Nitroglycerin (NG), also known as nitroglycerine, trinitroglycerin (TNG), trinitroglycerine, nitro, glyceryl trinitrate (GTN), or 1,2,3-trinitroxypropane, is a heavy, colorless, oily, explosive liquid most commonly produced by nitrating glycerol with white fuming nitric acid under conditions appropriate to the formation of the nitric acid ester. Chemically, the substance is an organic nitrate compound rather than a nitro compound, yet the traditional name is often retained. Invented in 1847, nitroglycerin has been used as an active ingredient in the manufacture of explosives, mostly dynamite, and as such it is employed in the construction, demolition, and mining industries.

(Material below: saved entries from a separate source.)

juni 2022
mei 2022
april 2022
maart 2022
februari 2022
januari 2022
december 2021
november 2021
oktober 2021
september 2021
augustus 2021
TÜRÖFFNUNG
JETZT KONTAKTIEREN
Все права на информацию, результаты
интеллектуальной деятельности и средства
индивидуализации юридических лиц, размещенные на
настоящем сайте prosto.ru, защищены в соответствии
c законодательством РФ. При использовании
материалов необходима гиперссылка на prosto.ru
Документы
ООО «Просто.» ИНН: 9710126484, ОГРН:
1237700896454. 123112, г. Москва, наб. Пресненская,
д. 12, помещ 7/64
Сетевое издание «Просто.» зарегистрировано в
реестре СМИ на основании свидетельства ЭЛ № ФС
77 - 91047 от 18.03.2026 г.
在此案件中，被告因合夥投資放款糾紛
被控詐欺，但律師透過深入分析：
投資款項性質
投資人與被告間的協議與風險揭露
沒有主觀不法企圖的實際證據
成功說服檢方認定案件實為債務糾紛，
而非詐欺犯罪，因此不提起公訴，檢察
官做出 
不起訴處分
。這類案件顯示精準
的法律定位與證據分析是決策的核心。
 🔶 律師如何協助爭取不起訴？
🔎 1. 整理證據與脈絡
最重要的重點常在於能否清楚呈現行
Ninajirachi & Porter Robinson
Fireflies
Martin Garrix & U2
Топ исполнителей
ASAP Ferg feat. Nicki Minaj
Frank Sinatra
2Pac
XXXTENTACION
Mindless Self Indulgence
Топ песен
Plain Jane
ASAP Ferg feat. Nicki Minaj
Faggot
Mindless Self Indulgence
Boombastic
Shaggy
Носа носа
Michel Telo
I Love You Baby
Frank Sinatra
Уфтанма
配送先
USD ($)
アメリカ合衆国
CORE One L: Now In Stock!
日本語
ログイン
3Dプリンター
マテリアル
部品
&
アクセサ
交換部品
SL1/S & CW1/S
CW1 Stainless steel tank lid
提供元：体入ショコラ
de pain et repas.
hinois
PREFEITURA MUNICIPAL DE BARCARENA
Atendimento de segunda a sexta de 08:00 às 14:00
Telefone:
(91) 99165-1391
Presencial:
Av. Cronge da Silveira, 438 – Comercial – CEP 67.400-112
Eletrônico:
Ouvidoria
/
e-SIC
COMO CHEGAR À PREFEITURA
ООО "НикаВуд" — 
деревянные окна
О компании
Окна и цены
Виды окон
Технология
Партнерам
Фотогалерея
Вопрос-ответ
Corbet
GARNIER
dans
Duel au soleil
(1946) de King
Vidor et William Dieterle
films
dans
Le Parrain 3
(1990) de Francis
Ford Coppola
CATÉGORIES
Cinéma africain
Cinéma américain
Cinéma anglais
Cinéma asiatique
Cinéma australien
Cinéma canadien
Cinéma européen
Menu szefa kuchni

Since the 1880s, it has been used by the military as an active ingredient, and a gelatinizer for nitrocellulose, in some solid propellants, such as cordite and ballistite.

Nitroglycerin is also a major component in double-based smokeless gunpowders used by reloaders. Combined with nitrocellulose, there are hundreds of powder combinations used by rifle, pistol, and shotgun reloaders.

For over 130 years, nitroglycerin has been used medically as a potent vasodilator (dilation of the vascular system) to treat heart conditions, such as angina pectoris and chronic heart failure. Though it was previously known that these beneficial effects are due to nitroglycerin being converted to nitric oxide, a potent venodilator, it was not until 2002 that the enzyme for this conversion was discovered to be mitochondrial aldehyde dehydrogenase. Nitroglycerin is available in sublingual tablets, sprays, and patches. Other potential suggested uses include adjunct therapy in prostate cancer. It is also used topically, in low doses, for the treatment of chronic anal fissures.